### EXERCISE PROMPT
Repeat all of the data below word for word, keeping no images.

### DATA BELOW
○ ○ ○

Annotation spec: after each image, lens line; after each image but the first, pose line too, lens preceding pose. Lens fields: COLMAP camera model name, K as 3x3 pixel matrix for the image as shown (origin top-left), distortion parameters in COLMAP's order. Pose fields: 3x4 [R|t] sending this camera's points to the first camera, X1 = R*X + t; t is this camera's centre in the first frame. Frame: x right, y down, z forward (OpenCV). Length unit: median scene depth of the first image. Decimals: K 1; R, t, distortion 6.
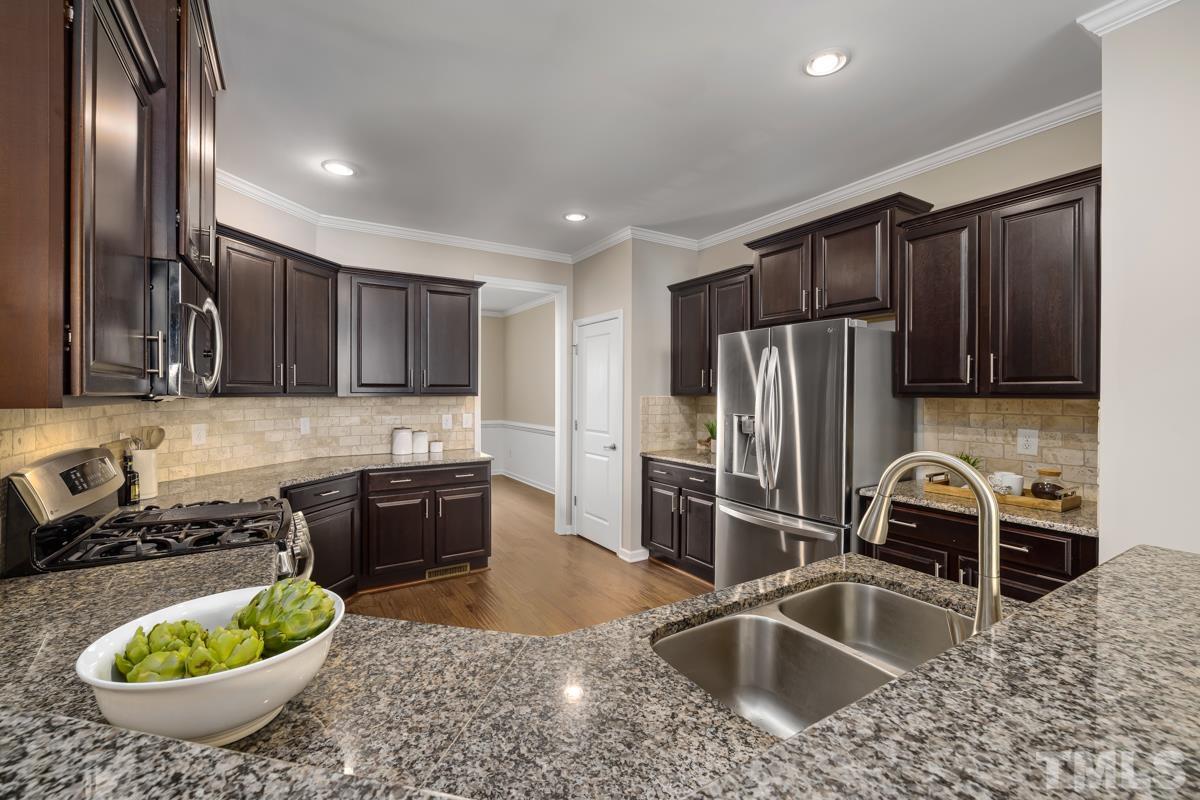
lens RADIAL K [[505.0, 0, 600.6], [0, 505.0, 397.1], [0, 0, 1]] dist [-0.001082, -0.000813]
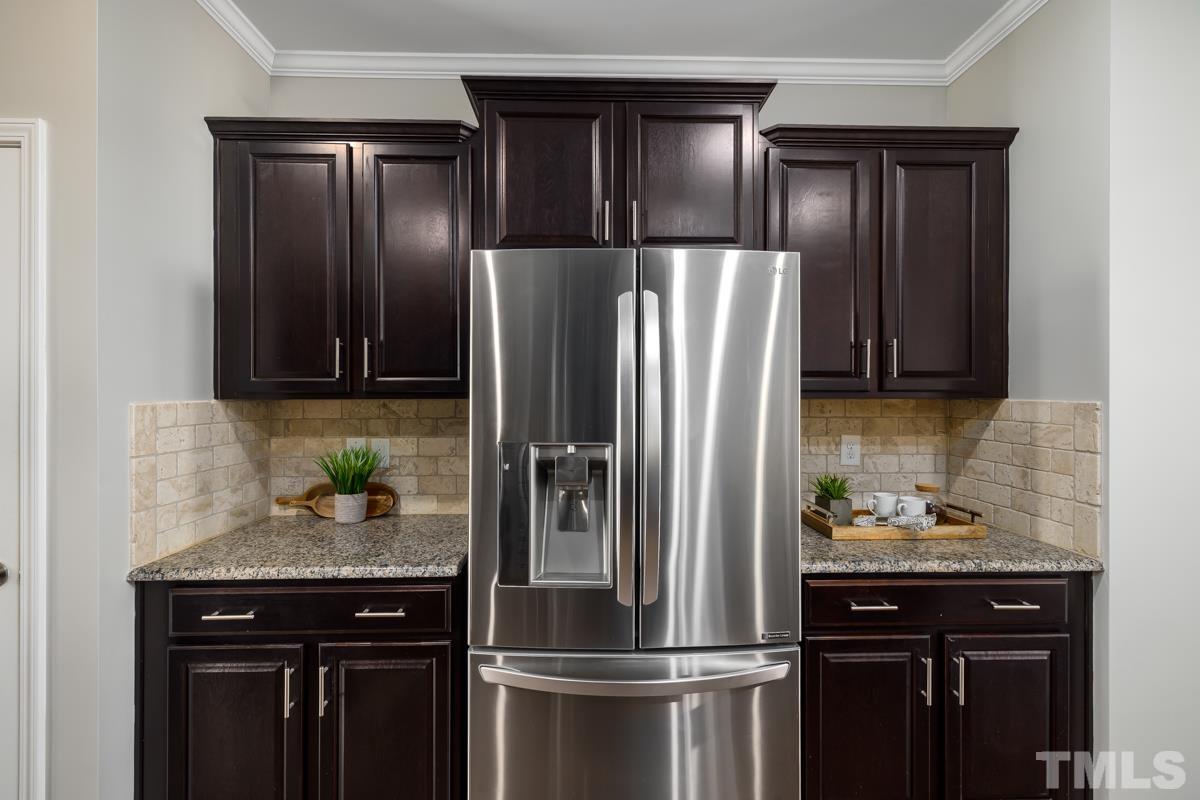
lens RADIAL K [[505.0, 0, 601.1], [0, 505.0, 394.4], [0, 0, 1]] dist [-0.001082, -0.000813]
pose [[0.504874, -0.007110, 0.863164, -0.051756], [0.007839, 0.999963, 0.003652, -0.005978], [-0.863157, 0.004922, 0.504911, 0.585852]]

○ ○ ○

### SOLVED PROBLEM
Annotation spec: after each image, lens line; after each image but the first, pose line too, lens preceding pose. Lens fields: COLMAP camera model name, K as 3x3 pixel matrix for the image as shown (origin top-left), distortion parameters in COLMAP's order. Pose fields: 3x4 [R|t] sending this camera's points to the first camera, X1 = R*X + t; t is this camera's centre in the first frame. Frame: x right, y down, z forward (OpenCV). Length unit: median scene depth of the first image. Decimals: K 1; R, t, distortion 6.
lens RADIAL K [[505.0, 0, 600.6], [0, 505.0, 397.1], [0, 0, 1]] dist [-0.001082, -0.000813]
lens RADIAL K [[505.0, 0, 601.1], [0, 505.0, 394.4], [0, 0, 1]] dist [-0.001082, -0.000813]
pose [[0.504874, -0.007110, 0.863164, -0.051756], [0.007839, 0.999963, 0.003652, -0.005978], [-0.863157, 0.004922, 0.504911, 0.585852]]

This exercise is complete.